Blinde Flecken der Diskussion über das skandinavische Modell der Regulierung von Sexarbeit
„Als der Kampf gegen Menschenhandel in der Region Stockholm […] begann, hatten PolizistInnen, SozialarbeiterInnen und StaatsanwältInnen […] die Vorstellung, dass ihre Bemühungen Menschen retten würde, dass die Polizei für Opfer zu den Waffen gegriffen habe, deren Lebensbedingungen die Hölle sind. Für dieses Bemühen erwarteten die HeldInnen eine Dankbarkeit und Zuneigung von den Geretteten. Das Paradoxe ist, dass die Beamten oft die genau gegenteilige Reaktion zu hören bekamen.
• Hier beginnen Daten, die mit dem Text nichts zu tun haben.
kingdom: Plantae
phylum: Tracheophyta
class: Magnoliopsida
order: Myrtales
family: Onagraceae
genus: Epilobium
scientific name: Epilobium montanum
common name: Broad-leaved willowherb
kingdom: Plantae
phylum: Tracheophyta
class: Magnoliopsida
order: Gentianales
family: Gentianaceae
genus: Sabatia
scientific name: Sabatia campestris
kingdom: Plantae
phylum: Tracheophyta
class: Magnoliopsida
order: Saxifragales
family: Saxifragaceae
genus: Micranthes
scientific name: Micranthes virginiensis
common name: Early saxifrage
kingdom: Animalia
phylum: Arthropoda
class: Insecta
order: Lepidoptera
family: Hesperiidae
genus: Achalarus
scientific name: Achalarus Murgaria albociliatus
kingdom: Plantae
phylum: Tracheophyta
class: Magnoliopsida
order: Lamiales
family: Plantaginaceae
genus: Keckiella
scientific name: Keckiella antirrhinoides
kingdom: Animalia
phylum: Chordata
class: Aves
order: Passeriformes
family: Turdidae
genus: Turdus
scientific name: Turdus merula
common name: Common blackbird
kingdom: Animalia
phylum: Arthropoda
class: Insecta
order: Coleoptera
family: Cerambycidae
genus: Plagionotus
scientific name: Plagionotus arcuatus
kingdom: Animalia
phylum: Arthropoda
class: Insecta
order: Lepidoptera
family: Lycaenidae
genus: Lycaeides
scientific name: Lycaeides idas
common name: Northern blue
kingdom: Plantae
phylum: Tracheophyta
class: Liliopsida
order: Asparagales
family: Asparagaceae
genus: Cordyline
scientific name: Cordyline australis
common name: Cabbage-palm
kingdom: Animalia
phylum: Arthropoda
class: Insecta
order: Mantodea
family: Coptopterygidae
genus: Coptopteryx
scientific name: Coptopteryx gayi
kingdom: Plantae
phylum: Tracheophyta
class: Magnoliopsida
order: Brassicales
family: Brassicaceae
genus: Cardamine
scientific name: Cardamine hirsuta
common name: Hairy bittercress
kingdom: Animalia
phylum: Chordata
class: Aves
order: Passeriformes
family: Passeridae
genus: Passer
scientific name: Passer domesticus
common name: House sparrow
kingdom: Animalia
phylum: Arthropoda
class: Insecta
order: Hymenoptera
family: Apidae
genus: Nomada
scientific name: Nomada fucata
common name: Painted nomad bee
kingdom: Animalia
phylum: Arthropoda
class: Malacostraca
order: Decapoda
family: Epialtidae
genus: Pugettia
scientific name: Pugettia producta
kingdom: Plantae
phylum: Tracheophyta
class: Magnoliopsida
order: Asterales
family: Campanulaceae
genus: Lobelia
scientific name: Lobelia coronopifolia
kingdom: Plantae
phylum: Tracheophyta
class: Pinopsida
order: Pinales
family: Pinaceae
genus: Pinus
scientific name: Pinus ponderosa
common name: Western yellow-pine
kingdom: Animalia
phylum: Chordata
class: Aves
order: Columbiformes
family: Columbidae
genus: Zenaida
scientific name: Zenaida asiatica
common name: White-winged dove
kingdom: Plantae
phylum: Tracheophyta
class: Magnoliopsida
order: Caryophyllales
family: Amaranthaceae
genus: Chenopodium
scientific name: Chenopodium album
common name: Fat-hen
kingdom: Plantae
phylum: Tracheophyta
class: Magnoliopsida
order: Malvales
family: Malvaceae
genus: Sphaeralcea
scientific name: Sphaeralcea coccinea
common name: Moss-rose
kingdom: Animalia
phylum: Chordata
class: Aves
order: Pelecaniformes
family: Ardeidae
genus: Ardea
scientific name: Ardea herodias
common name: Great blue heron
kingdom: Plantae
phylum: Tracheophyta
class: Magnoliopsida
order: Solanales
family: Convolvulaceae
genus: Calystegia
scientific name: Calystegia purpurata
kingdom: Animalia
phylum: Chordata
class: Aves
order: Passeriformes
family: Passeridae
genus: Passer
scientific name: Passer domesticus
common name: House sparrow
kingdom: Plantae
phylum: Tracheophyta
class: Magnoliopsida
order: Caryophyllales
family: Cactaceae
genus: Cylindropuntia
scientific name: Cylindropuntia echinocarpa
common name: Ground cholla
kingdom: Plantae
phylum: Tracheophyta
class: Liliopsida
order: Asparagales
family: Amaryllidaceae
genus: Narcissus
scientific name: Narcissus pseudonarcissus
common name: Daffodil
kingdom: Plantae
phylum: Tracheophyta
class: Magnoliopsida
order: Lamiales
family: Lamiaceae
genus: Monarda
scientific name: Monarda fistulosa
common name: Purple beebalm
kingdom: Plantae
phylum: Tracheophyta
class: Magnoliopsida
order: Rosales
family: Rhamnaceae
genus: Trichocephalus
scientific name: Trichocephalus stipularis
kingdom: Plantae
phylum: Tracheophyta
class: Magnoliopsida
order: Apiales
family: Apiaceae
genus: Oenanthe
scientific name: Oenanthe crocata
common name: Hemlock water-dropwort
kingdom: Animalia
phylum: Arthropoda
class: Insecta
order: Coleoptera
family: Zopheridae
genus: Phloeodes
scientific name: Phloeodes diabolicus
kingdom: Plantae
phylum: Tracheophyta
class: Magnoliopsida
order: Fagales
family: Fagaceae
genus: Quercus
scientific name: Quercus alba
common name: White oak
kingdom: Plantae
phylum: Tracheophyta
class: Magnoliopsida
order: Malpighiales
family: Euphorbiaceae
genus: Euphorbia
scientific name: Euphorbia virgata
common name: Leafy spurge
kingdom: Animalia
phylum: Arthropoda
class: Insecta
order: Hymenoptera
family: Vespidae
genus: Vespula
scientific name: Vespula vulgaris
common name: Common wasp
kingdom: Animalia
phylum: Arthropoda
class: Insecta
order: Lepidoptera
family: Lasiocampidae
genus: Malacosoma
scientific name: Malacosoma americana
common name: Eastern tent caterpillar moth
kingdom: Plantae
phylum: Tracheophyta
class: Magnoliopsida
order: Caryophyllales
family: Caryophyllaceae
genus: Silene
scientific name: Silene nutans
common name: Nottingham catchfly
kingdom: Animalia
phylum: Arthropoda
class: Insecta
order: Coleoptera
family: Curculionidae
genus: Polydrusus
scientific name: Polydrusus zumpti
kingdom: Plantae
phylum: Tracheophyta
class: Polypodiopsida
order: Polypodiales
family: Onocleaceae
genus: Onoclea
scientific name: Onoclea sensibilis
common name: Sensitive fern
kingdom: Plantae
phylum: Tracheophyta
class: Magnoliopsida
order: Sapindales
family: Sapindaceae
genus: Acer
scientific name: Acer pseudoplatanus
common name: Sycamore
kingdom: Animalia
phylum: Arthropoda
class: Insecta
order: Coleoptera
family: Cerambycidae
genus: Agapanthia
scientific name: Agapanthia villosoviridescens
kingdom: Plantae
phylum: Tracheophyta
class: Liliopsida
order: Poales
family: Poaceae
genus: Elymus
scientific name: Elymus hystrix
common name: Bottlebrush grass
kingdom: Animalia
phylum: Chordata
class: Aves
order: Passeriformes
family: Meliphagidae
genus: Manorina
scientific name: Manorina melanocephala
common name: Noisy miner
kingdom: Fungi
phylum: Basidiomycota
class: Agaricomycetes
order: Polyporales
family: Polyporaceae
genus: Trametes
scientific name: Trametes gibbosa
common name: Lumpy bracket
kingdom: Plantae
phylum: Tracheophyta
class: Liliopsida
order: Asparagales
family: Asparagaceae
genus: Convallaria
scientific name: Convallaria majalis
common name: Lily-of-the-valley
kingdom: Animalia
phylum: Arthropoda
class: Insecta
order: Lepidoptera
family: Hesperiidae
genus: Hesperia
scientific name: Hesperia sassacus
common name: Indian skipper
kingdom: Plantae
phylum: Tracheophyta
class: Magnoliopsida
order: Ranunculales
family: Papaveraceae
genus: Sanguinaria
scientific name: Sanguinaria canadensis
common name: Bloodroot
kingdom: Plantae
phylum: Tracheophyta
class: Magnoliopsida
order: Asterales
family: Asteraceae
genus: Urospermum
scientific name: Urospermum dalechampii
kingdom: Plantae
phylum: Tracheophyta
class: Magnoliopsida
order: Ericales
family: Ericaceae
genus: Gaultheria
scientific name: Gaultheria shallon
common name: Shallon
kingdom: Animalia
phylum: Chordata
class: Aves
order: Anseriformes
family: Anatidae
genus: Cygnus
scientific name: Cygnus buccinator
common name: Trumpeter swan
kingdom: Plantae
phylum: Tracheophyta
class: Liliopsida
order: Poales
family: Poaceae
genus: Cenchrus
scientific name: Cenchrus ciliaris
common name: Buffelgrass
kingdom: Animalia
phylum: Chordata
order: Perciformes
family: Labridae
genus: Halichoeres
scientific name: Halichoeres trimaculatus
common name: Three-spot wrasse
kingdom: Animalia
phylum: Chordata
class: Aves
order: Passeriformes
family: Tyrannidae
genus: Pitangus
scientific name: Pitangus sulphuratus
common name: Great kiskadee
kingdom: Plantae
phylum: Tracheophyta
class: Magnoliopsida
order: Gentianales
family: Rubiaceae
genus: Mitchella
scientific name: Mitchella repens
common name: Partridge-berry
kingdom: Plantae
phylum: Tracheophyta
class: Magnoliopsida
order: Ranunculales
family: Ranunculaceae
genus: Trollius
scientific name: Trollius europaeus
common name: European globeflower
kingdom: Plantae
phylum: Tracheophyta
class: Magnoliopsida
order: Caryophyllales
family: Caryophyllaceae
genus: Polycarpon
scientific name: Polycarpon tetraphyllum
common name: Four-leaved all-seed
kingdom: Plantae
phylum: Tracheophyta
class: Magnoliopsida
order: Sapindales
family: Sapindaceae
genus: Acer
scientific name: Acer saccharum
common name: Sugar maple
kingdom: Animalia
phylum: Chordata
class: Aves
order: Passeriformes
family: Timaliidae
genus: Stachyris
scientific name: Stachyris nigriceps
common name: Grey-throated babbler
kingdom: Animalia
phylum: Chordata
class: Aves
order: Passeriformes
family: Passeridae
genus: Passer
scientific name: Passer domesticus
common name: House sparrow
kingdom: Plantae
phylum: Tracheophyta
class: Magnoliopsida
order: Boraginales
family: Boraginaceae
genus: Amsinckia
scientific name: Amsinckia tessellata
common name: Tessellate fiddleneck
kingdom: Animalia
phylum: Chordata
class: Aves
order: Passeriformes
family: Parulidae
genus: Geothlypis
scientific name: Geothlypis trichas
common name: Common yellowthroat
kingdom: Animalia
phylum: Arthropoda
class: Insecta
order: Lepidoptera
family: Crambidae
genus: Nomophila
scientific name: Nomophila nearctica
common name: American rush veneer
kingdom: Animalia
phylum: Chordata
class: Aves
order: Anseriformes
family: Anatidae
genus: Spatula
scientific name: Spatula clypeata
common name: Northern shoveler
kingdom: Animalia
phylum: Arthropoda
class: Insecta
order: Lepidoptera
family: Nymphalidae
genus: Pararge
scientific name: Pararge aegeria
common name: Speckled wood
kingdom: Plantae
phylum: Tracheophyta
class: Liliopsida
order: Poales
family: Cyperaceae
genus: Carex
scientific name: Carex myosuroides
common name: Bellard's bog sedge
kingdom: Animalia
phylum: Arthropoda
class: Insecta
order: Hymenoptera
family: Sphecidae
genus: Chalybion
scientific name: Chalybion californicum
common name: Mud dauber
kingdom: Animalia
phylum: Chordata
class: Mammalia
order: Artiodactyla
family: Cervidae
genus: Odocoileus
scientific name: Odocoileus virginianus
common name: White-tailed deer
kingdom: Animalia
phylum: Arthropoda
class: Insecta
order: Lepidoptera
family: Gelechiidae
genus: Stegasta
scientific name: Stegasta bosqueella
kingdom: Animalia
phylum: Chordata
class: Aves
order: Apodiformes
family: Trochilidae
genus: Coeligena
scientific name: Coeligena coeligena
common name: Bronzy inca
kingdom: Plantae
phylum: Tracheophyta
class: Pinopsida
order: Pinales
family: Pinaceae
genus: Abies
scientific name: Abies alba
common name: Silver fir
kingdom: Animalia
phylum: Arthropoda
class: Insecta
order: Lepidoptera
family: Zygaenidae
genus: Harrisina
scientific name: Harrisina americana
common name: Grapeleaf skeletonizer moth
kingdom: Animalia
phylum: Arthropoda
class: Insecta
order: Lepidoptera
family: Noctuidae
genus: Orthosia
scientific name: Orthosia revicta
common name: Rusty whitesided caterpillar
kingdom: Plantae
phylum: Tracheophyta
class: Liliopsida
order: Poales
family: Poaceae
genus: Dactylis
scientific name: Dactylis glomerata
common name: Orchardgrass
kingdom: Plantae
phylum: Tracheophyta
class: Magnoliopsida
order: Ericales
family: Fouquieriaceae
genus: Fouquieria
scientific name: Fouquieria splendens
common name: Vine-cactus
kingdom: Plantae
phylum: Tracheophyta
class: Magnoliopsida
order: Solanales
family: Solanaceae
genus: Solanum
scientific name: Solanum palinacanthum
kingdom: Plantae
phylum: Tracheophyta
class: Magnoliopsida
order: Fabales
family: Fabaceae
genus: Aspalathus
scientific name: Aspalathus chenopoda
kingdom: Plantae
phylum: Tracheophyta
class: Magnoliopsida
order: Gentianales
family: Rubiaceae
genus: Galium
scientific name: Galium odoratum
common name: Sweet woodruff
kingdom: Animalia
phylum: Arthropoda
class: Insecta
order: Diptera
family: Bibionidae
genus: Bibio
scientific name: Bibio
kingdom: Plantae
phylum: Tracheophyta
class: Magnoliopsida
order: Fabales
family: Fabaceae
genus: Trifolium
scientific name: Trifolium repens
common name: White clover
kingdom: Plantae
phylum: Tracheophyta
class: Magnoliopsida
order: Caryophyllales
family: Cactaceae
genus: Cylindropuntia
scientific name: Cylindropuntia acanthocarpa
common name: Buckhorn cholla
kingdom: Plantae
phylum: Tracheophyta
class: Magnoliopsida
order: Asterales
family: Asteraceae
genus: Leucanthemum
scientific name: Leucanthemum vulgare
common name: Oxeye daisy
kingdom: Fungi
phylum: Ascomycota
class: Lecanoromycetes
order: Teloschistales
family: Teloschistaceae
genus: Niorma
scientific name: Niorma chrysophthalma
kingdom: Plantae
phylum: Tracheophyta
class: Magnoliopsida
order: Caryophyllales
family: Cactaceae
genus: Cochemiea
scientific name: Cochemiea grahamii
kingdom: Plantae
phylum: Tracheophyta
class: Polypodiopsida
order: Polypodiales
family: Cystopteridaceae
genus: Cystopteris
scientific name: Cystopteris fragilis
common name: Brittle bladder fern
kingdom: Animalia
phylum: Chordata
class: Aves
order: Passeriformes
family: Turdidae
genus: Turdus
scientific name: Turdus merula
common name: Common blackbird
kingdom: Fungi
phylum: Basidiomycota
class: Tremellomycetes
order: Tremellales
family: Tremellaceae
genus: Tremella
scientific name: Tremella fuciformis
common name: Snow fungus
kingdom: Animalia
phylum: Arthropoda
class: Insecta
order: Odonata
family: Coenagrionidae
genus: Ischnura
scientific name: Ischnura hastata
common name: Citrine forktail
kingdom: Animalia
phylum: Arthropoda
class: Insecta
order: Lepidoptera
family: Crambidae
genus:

Wie erklärt man jemanden, dass er/sie ein Opfer ist, dass er/sie dies nicht so sieht? Wie hilft man jemandem, der sich nicht helfen lassen will? […] Beamte, trotz guter Absichten, werden als jemand wahrgenommen, der Dinge für jede Personen zerstört, denen er/sie helfen will.“[1]
Die „paradoxe“ Erfahrung, die in einer Broschüre der schwedischen Polizei beschrieben ist, wird auch in Deutschland gemacht werden, wenn das informelle Bündnis aus Kirchen, über EMMA[2] bis hin zu Teilen der Linken Sozialistischen Arbeitsgemeinschaft Frauen (LISA)[3] erfolgreich sein sollte. Sie treten erklärtermaßen für einen Umgang mit Sexarbeit[4] nach dem skandinavischen Modell ein und verwischen die Grenze zwischen Sexarbeit und Menschenhandel bewusst. Die Chancen stehen gut, denn das Thema verbindet unterschiedliche politische Lager und Landesministerinnen haben bereits Gesetzesinitiativen im Bundesrat angekündigt.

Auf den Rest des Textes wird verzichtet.